'''

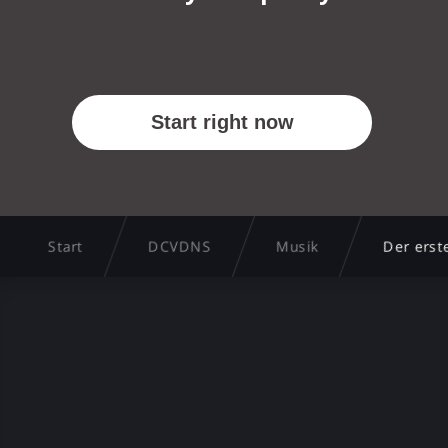
Start
DCVDNS
Musik
Der erst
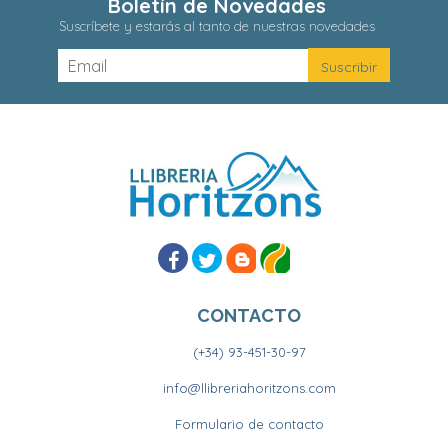
Boletín de Novedades
Suscríbete y estarás al tanto de nuestras novedades
CONTACTO
(+34) 93-451-30-97
info@llibreriahoritzons.com
Formulario de contacto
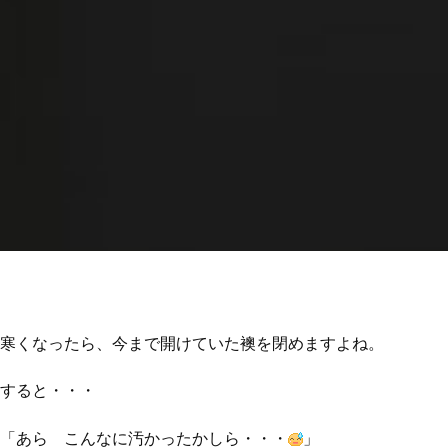
寒くなったら、今まで開けていた襖を閉めますよね。
すると・・・
「あら こんなに汚かったかしら・・・
」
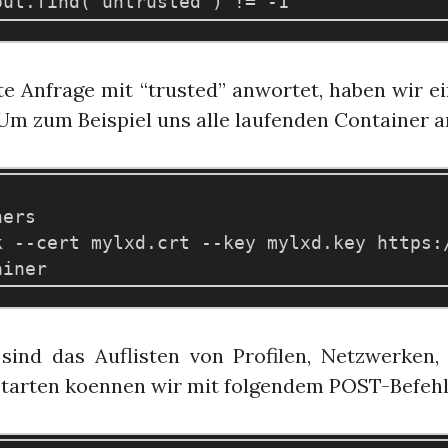
e Anfrage mit “trusted” anwortet, haben wir ei
Um zum Beispiel uns alle laufenden Container a
ers

k --cert mylxd.crt --key mylxd.key https:/
sind das Auflisten von Profilen, Netzwerken
starten koennen wir mit folgendem POST-Befehl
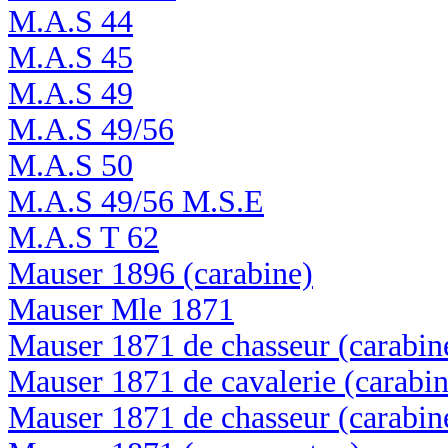
M.A.S 44
M.A.S 45
M.A.S 49
M.A.S 49/56
M.A.S 50
M.A.S 49/56 M.S.E
M.A.S T 62
Mauser 1896 (carabine)
Mauser Mle 1871
Mauser 1871 de chasseur (carabin
Mauser 1871 de cavalerie (carabin
Mauser 1871 de chasseur (carabin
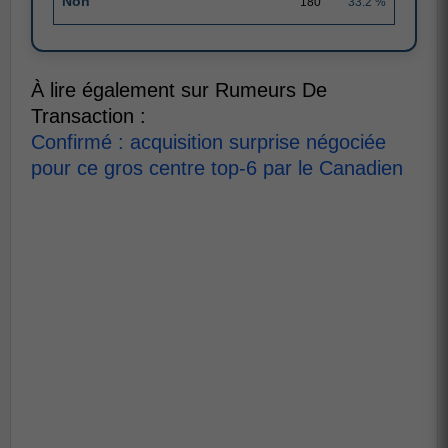
Non
180
33.2 %
À lire également sur Rumeurs De
Transaction :
Confirmé : acquisition surprise négociée
pour ce gros centre top-6 par le Canadien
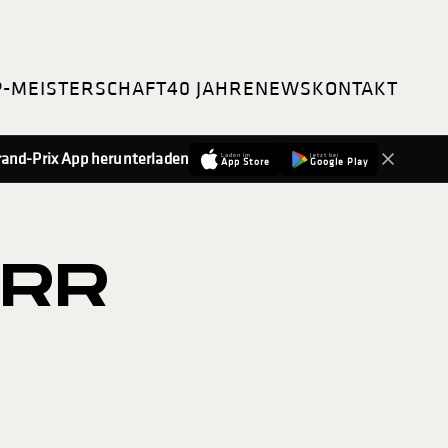
P-MEISTERSCHAFT
40 JAHRE
NEWS
KONTAKT
-Grand-Prix App herunterladen
Laden im
Jetzt bei
App Store
Google Play
ORR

'''

■ Exercise goal: Starting at the line above that contains "e Anfrage mit", transcribe every line exactly through the line that contains "Mauser 1896 (carabine)", including that last one, and skip the pictures.

■ Your response:
e Anfrage mit “trusted” anwortet, haben wir ei
Um zum Beispiel uns alle laufenden Container a
ers

k --cert mylxd.crt --key mylxd.key https:/
sind das Auflisten von Profilen, Netzwerken
starten koennen wir mit folgendem POST-Befehl
M.A.S 44
M.A.S 45
M.A.S 49
M.A.S 49/56
M.A.S 50
M.A.S 49/56 M.S.E
M.A.S T 62
Mauser 1896 (carabine)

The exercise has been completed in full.